Although the business value and benefits of near-real-time ML-powered solutions are well established, the architecture required to implement these solutions at scale with optimum reliability and performance is complicated. This post describes how you can combine Amazon Kinesis, AWS Glue, and Amazon SageMaker to build a near-real-time feature engineering and inference solution for predictive maintenance.

Use case overview

We focus on a predictive maintenance use case where sensors deployed in the field (such as industrial equipment or network devices), need to replaced or rectified before they become faulty and cause downtime. Downtime can be expensive for businesses and can lead to poor customer experience. Predictive maintenance powered by an ML model can also help in augmenting the regular schedule-based maintenance cycles by informing when a machine part in good condition should not be replaced, therefore avoiding unnecessary cost.

In this post, we focus on applying machine learning to a synthetic dataset containing machine failures due to features such as air temperature, process temperature, rotation speed, torque, and tool wear. The dataset used is sourced from the UCI Data Repository.

Machine failure consists of five independent failure modes:

  • Tool Wear Failure (TWF)
  • Heat Dissipation Failure (HDF)
  • Power Failure (PWF)
  • Over-strain Failure (OSF)
  • Random Failure (RNF)

The machine failure label indicates whether the machine has failed for a particular data point if any of the preceding failure modes are true. If at least one of the failure modes is true, the process fails and the machine failure label is set to 1. The objective for the ML model is to identify machine failures correctly, so a downstream predictive maintenance action can be initiated.

Solution overview

For our predictive maintenance use case, we assume that device sensors stream various measurements and readings about machine parts. Our solution then takes a slice of streaming data each time (micro-batch), and performs processing and feature engineering to create features. The created features are then used to generate inferences from a trained and deployed ML model in near-real time. The generated inferences can be further processed and consumed by downstream applications, to take appropriate actions and initiate maintenance activity.

The following diagram shows the architecture of our overall solution.

The solution broadly consists of the following sections, which are explained in detail later in this post:

  • Streaming data source and ingestion – We use Amazon Kinesis Data Streams to collect streaming data from the field sensors at scale and make it available for further processing.
  • Near-real-time feature engineering – We use AWS Glue streaming jobs to read data from a Kinesis data stream and perform data processing and feature engineering, before storing the derived features in Amazon Simple Storage Service (Amazon S3). Amazon S3 provides a reliable and cost-effective option to store large volumes of data.
  • Model training and deployment – We use the AI4I predictive maintenance dataset from the UCI Data Repository to train an ML model based on the XGBoost algorithm using SageMaker. We then deploy the trained model to a SageMaker asynchronous inference endpoint.

● **DATASET EXTRACT**:

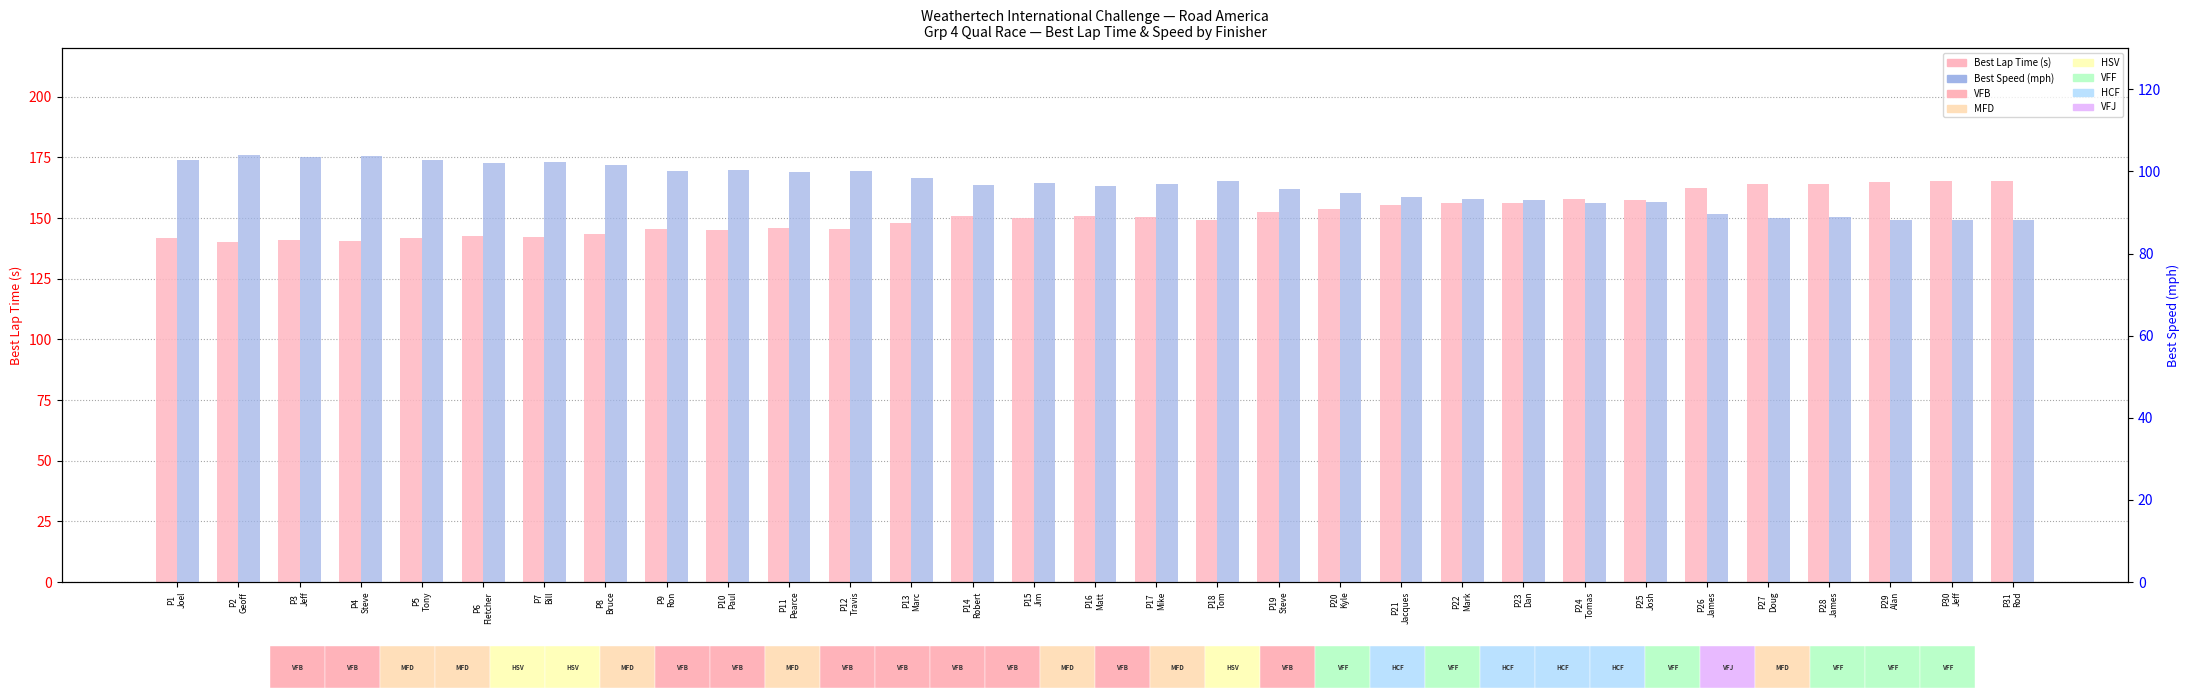

Is the value of Best Speed (mph) at P11
Pearce greater than the value of Best Lap Time (s) at P7
Bill?

No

● **YOUR TASKS**:
[A] In the predictive maintenance passage, what value is the machine failure label set to when at least one of the failure modes is true?
[B] Condense the paragraph of the predictive maintenance passage that begins "For our predictive maintenance use case" into a bulleted list that keeps its main facts.
[C] Reproduce the predictive maintenance passage between "Use case overview" and "avoiding unnecessary cost.", inclusive.

● **ANSWERS PER TASK**:
[A] 1

[B]
- Device sensors are assumed to stream measurements and readings about machine parts.
- Each time, the solution takes a micro-batch of the streaming data and processes it to create features.
- A trained and deployed ML model uses those features to generate inferences in near-real time.
- Downstream applications can further process and consume the inferences to take appropriate actions and initiate maintenance activity.

[C]
Use case overview

We focus on a predictive maintenance use case where sensors deployed in the field (such as industrial equipment or network devices), need to replaced or rectified before they become faulty and cause downtime. Downtime can be expensive for businesses and can lead to poor customer experience. Predictive maintenance powered by an ML model can also help in augmenting the regular schedule-based maintenance cycles by informing when a machine part in good condition should not be replaced, therefore avoiding unnecessary cost.